While corn has tumbled, Smithfield Foods Inc., the world’s largest hog producer, will pay about $6 a bushel for the grain in the next two quarters, Chief Financial Officer Robert Manly said during a conference call on Dec. 4. Corn closed at $3.8075 on Dec. 19.
The Smithfield, Virginia-based company reported a 76 percent drop in fiscal second-quarter profit on Dec. 4, citing higher feed costs. The hog unit had a loss of $58 million. Analysts expect Smithfield to report its first fiscal-year loss of about 9 cents a share, excluding some items, based on the average of 11 estimates in a Bloomberg survey.
Shares Plunge
Smithfield plunged 60 percent this year on the New York Stock Exchange, the worst performer of the 16 companies tracked by the Standard & Poor’s Midcap Consumer Staples Index.
Tyson Foods Inc., a U.S. beef, poultry and pork producer, dropped 47 percent as grain costs led to losses in its chicken unit. Chief Executive Richard L. Bond said Nov. 10 that Springdale, Arkansas-based Tyson will likely have a loss in the fiscal first quarter that ends this month. The loss will be 16 cents a share, based on the average of 10 analysts in a Bloomberg survey.
Costs for Smithfield and Tyson may keep rising, eroding profit, because they are getting fewer hogs from Canada, the largest foreign supplier to the U.S., said Dave Bauer, president of Brite Futures Inc. in Milwaukee.
Canada Exports Slow
Canadian hog shipments plunged since Sept. 30, when the U.S. enacted the Country of Origin Labeling law, which requires all food sold in the U.S. to show where it was produced. Since then, imports from Canada fell 27 percent through Nov. 22 to 1.19 million hogs, USDA data show.
“With all that’s going on, I still think the futures prices hold a relative amount of value in the market because I do feel that we’ll see price improvements because of the lower numbers,” Bauer said.
Smithfield said Sept. 24 it will slaughter only domestic pigs at its U.S. plants, partly because of the new law. The company has reduced its hog-breeding herd by 7 percent this year. Hormel, based in Austin, Minnesota, said its first-quarter costs may rise as hog supplies drop 3 percent to 4 percent.

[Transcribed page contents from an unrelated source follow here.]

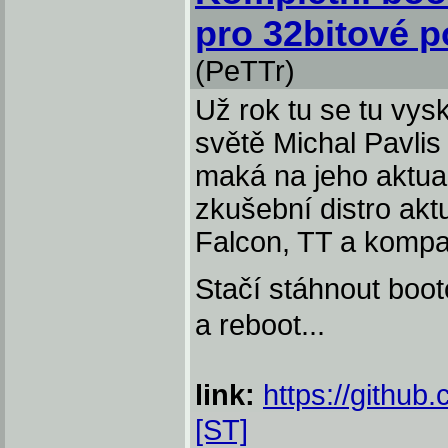
pro 32bitové po
(PeTTr)
Už rok tu se tu vys
světě Michal Pavlis
maká na jeho aktual
zkušební distro akt
Falcon, TT a kompat
Stačí stáhnout boo
a reboot...
link:
https://github
[ST]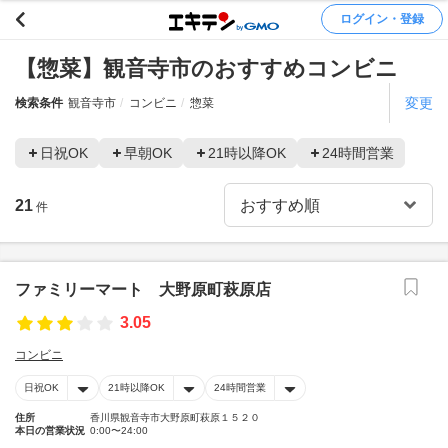
ログイン・登録
【惣菜】観音寺市のおすすめコンビニ
変更
検索条件
観音寺市
コンビニ
惣菜
日祝OK
早朝OK
21時以降OK
24時間営業
21
件
ファミリーマート 大野原町萩原店
3.05
コンビニ
日祝OK
21時以降OK
24時間営業
住所
香川県観音寺市大野原町萩原１５２０
本日の営業状況
0:00〜24:00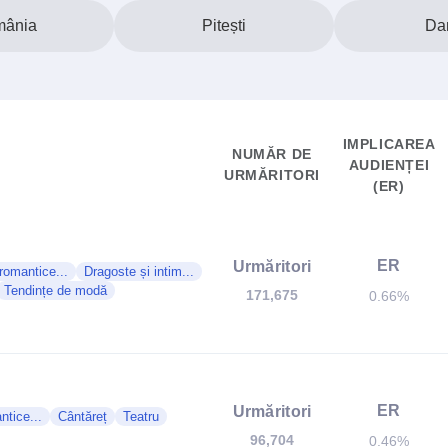
ânia
Pitești
Da
IMPLICAREA
NUMĂR DE
AUDIENȚEI
URMĂRITORI
(ER)
ER
Urmăritori
 romantice...
Dragoste și intim...
Tendințe de modă
171,675
0.66%
ER
Urmăritori
ntice...
Cântăreț
Teatru
96,704
0.46%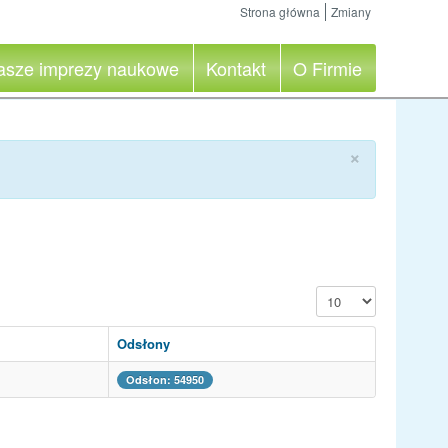
Strona główna
Zmiany
asze imprezy naukowe
Kontakt
O Firmie
×
Pokaż #
Odsłony
Odsłon: 54950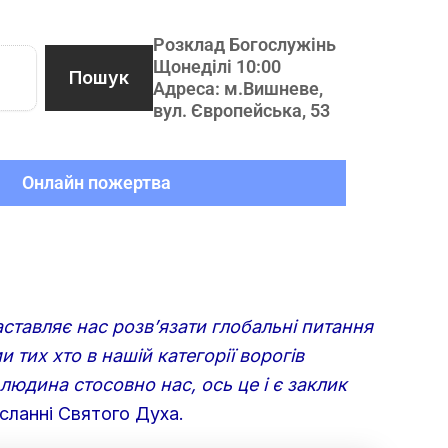
Розклад Богослужінь
Щонеділі 10:00
Пошук
Адреса: м.Вишневе,
вул. Європейська, 53
Онлайн пожертва
.
аставляє нас розв’язати глобальні питання
 тих хто в нашій категорії ворогів
людина стосовно нас, ось це і є заклик
сланні Святого Духа.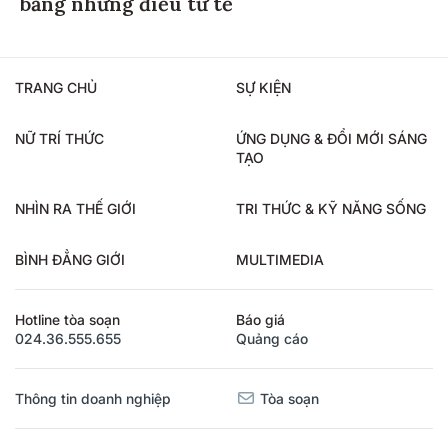
bằng những điều tử tế
TRANG CHỦ
SỰ KIỆN
NỮ TRÍ THỨC
ỨNG DỤNG & ĐỔI MỚI SÁNG
TẠO
NHÌN RA THẾ GIỚI
TRI THỨC & KỸ NĂNG SỐNG
BÌNH ĐẲNG GIỚI
MULTIMEDIA
Hotline tòa soạn
Báo giá
024.36.555.655
Quảng cáo
Thông tin doanh nghiệp
Tòa soạn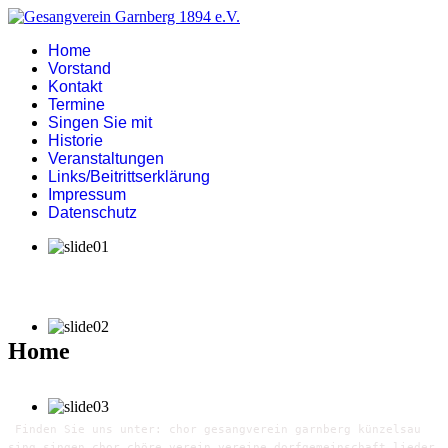
Home
Vorstand
Kontakt
Termine
Singen Sie mit
Historie
Veranstaltungen
Links/Beitrittserklärung
Impressum
Datenschutz
Home
Finden Sie uns unter: chor gesangverein garnberg künzelsau
sing singen chor chöre verein vereine dorfgemeinschaft lieder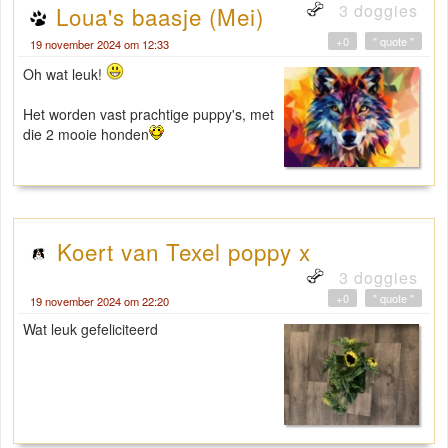
3 doggies
Loua's baasje (Mei)
+0
" quote "
19 november 2024 om 12:33
Oh wat leuk!
Het worden vast prachtige puppy's, met
die 2 mooie honden
Koert van Texel poppy x
3 doggies
+0
" quote "
19 november 2024 om 22:20
Wat leuk gefeliciteerd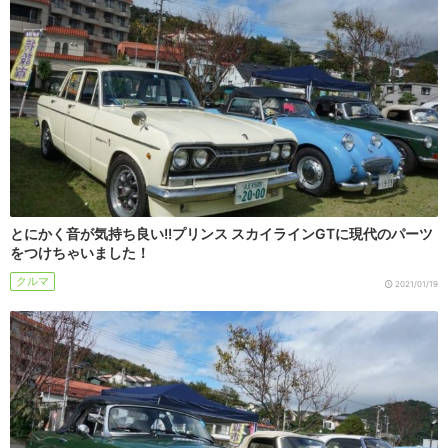
とにかく音が気持ち良い!!プリンス スカイラインGTに現代のパーツ
をつけちゃいました！
クルマ
2021/01/19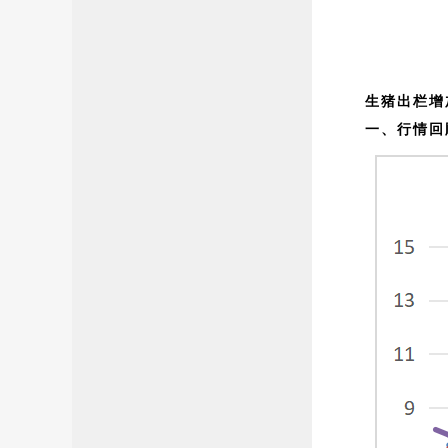
生猪出栏增
一、行情回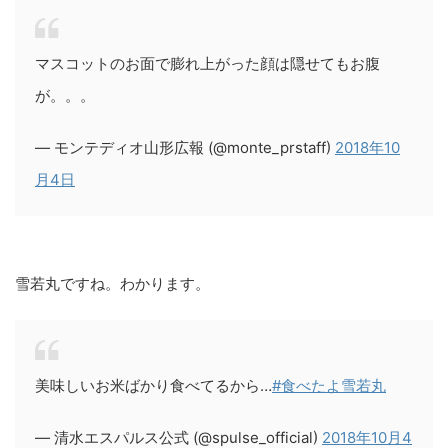
マスコットのお面で膨れ上がった顔は隠せてもお腹
が。。。
— モンテディオ山形広報 (@monte_prstaff)
2018年10
月4日
雪若丸ですね。わかります。
美味しいお米ばかり食べてるから…
#食べたよ雪若丸
— 清水エスパルス公式 (@spulse_official)
2018年10月4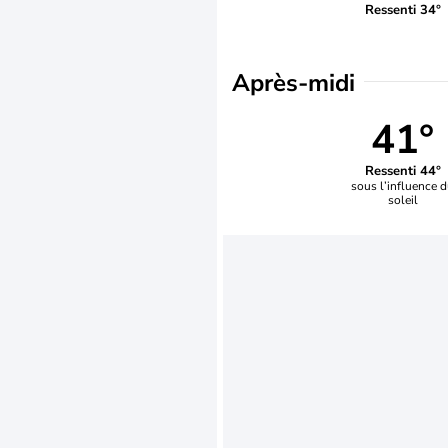
Ressenti 34°
Après-midi
41°
Ressenti 44°
sous l’influence 
soleil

Producers will return to profitability next year as prices rise, Bauer said. Losses will narrow to as much as $8 per animal in the first quarter, before farmers earn a profit of about $7 each in the second quarter and $16 in the third and fourth quarters, he said.
Slow Economy, Dollar Gain
The rally may be limited by the same economic slowdown that popped the commodity bubble earlier this year, particularly in China, the world’s largest pork-consuming country. China, including Hong Kong, was the second-biggest buyer of U.S. meat this year.
The USDA cut its forecast of pork exports for next year to 4.1 billion pounds, down 8.9 percent from its estimate in November. Exports to China, including Hong Kong, tumbled 29 percent in October compared with the same month last year. Chinese pork demand began shrinking after the 2008 Olympics in August and as the country boosted domestic production.

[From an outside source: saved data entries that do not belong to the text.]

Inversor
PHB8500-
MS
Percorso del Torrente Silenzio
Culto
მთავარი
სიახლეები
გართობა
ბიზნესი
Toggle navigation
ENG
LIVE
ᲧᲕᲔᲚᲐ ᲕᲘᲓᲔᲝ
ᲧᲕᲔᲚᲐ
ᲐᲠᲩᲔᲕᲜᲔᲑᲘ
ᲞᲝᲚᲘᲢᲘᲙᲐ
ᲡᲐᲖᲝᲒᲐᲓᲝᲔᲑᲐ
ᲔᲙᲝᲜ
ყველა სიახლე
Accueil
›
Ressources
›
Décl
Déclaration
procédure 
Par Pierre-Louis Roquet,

A stronger dollar also may make U.S. pork more costly for importers. The U.S. Dollar Index, a measure of six major currencies, rose 6 percent this year, heading for its first annual gain in three years.

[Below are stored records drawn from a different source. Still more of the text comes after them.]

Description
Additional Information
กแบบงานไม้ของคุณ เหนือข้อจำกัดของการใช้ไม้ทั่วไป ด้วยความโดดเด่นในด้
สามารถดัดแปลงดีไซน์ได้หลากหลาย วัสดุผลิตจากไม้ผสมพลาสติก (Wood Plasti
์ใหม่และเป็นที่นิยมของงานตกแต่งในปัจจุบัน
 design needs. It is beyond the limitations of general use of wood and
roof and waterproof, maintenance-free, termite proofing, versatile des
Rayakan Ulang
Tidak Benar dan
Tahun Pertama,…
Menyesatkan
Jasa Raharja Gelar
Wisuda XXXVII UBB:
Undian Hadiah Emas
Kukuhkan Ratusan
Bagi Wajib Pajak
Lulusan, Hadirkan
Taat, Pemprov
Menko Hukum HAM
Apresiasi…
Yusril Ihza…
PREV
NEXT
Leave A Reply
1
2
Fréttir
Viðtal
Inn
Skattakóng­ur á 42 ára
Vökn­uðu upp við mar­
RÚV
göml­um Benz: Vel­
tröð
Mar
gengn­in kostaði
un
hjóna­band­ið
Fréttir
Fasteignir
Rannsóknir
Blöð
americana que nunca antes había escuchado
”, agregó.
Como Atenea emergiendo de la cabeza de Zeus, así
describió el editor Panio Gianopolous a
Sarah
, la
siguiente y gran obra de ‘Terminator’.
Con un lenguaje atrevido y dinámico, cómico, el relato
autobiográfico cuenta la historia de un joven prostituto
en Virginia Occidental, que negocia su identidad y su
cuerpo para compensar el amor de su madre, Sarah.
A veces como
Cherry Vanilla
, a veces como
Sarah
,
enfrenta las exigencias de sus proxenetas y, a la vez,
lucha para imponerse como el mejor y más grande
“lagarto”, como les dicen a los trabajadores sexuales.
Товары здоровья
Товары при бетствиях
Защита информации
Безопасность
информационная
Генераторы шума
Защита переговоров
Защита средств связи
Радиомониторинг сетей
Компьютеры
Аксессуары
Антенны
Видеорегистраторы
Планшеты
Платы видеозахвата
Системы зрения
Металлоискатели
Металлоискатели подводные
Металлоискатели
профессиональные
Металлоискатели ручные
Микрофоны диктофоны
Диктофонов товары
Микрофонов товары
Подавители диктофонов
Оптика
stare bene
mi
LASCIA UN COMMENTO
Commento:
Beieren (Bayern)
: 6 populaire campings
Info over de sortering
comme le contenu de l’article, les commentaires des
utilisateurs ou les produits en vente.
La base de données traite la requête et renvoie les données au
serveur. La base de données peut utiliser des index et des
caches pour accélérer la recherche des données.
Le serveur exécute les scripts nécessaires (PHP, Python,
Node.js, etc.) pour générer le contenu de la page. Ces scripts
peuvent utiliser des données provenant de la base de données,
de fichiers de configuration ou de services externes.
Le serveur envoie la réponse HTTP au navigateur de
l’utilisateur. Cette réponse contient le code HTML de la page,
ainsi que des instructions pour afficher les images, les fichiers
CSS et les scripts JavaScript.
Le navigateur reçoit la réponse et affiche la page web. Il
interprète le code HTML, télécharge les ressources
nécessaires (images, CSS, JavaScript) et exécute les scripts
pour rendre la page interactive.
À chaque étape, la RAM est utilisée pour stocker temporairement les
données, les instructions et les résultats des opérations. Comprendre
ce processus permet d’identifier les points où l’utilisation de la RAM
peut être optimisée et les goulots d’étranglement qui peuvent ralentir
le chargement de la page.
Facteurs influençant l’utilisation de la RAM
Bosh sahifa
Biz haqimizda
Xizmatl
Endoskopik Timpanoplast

The U.S. Meat Export Federation expects sales at 1.72 million metric tons of pork next year, down 7.4 percent from 2008. Exports to Japan, Mexico and Europe may increase while shipments to Korea, Russia and China-Hong Kong will shrink, the organization said. By 2015, exports may reach 2.17 million tons, the group said.
While the global recession will take its toll on pork exports from the U.S., sales of the meat probably won’t lag behind as much as some other higher-priced cuts, Plain said.
“The big, big uncertainty hanging over all this is the recession and how deep is it going to be and how long it’s going to last,” Missouri’s Plain said. “Pork won’t suffer as bad in a recession as will beef and chicken. It tends to be a cheaper cut of meat on average by quite a bit.”